RAY: I wouldn't, Richard. Our general rule is: You don't mess with ball joints.

TOM: The lubricant that belongs in there is a very heavy-duty, high-temperature grease. And you're replacing it with a household spray that isn't really even a lubricant. It obviously has lubricating properties, but WD-40 is really a desiccant, or water remover.

RAY: And, given the stakes -- if a ball joint breaks, a wheel falls off -- it's not something you want to mess around with.

TOM: On the other hand, if you're on your way to the dump anyway ...

RAY: I'd go ahead and change the ball joint, Richard. It's probably only one of them that's bad. And they only cost 100 bucks.

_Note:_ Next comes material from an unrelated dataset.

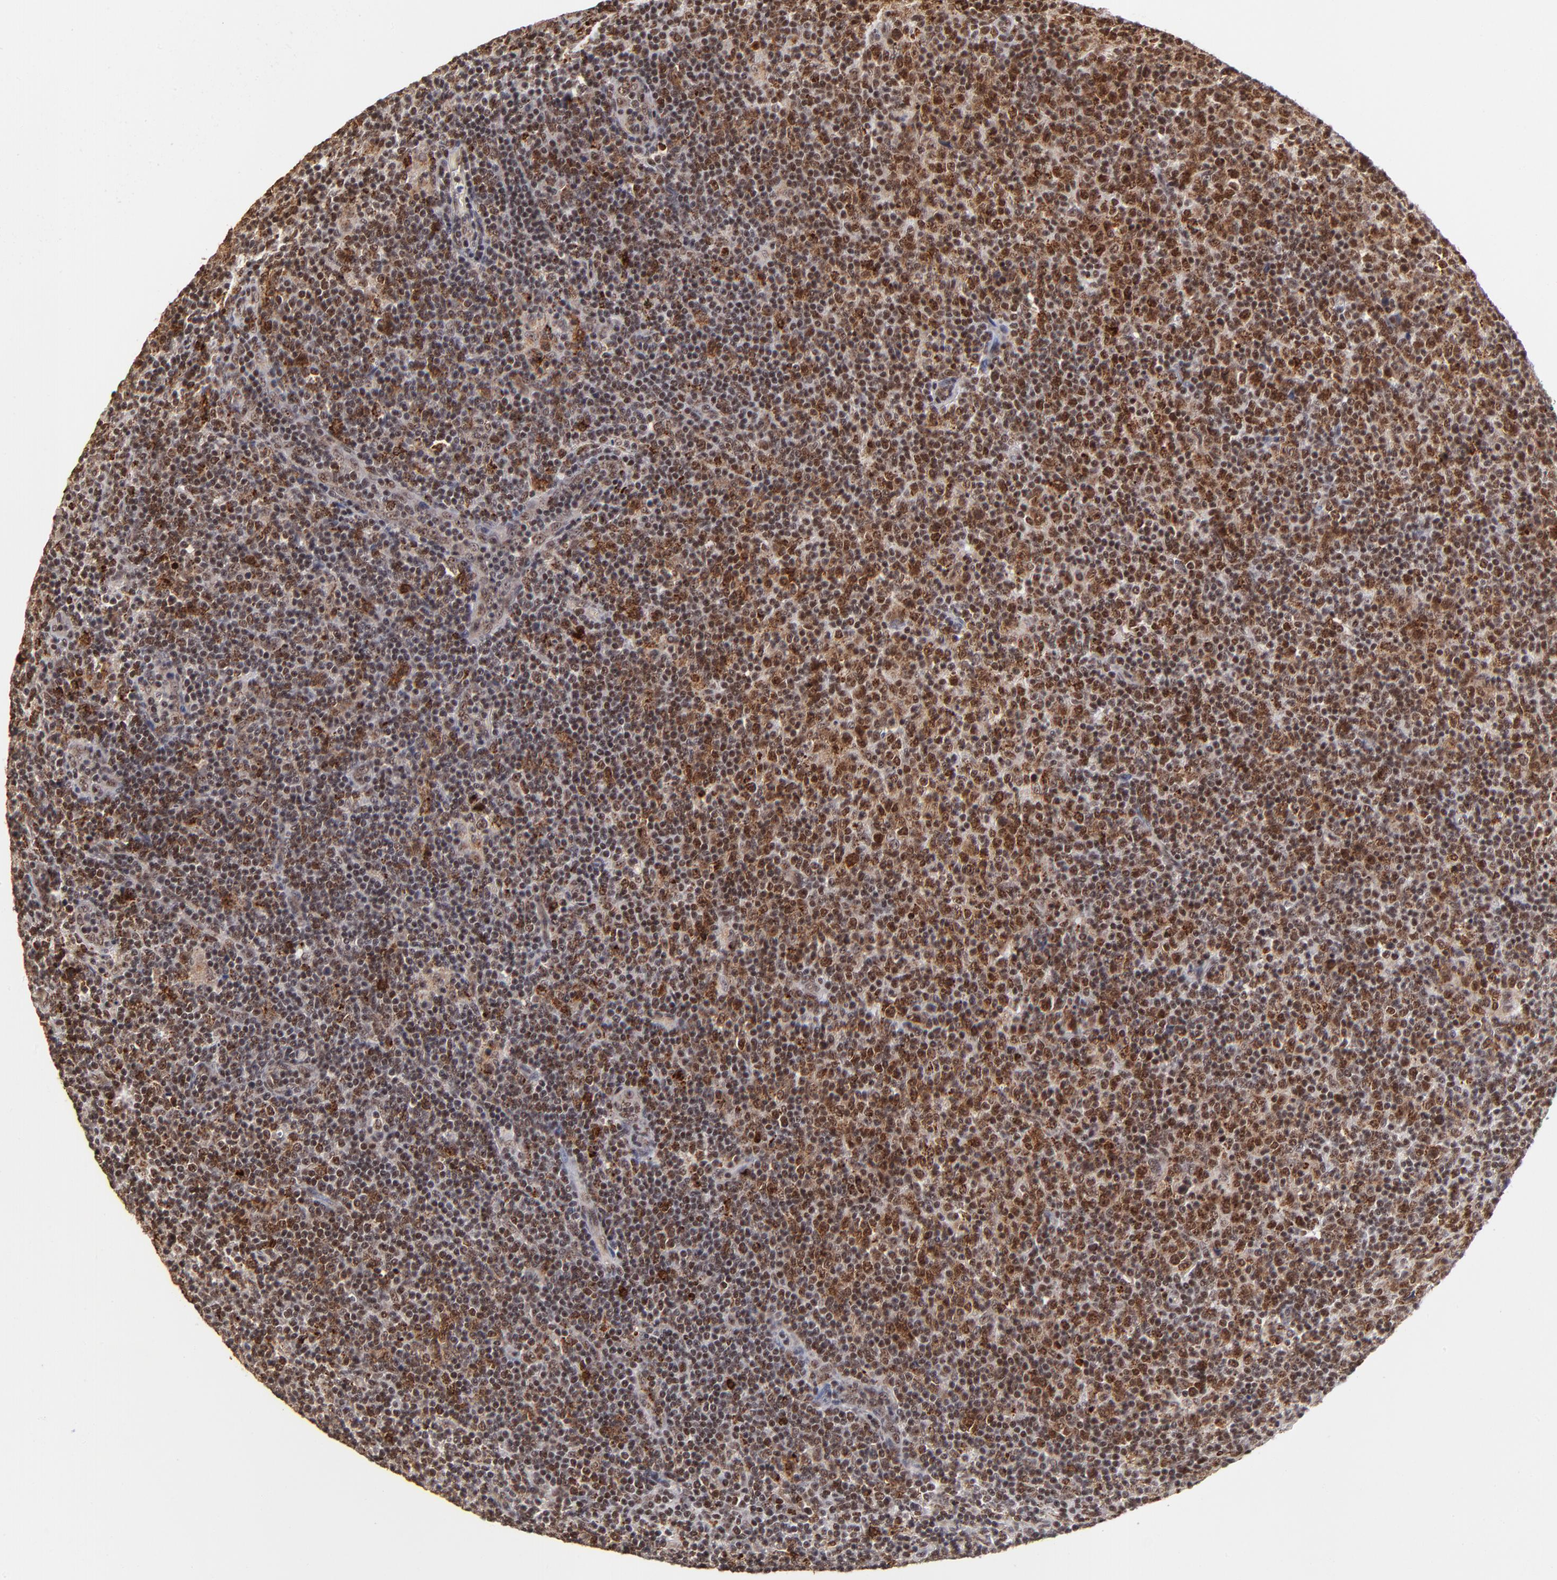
{"staining": {"intensity": "strong", "quantity": ">75%", "location": "nuclear"}, "tissue": "lymphoma", "cell_type": "Tumor cells", "image_type": "cancer", "snomed": [{"axis": "morphology", "description": "Malignant lymphoma, non-Hodgkin's type, Low grade"}, {"axis": "topography", "description": "Lymph node"}], "caption": "The photomicrograph demonstrates a brown stain indicating the presence of a protein in the nuclear of tumor cells in low-grade malignant lymphoma, non-Hodgkin's type.", "gene": "ZNF146", "patient": {"sex": "male", "age": 70}}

C'mon. You've had this truck since 1982, it hasn't given you a lick of trouble, it's the best vehicle you've ever owned, and you won't drop 100 bucks to keep it running?

TOM: And "how much it's worth" doesn't matter, Richard. So what if you can only get $50 for it if you sell it? The question is, what's it worth TO YOU? My guess is, it's worth a lot more than that.

RAY: Besides, if you're never supposed to put more into a car than the car is worth, my brother would violate that law every time he fills up his car with gas.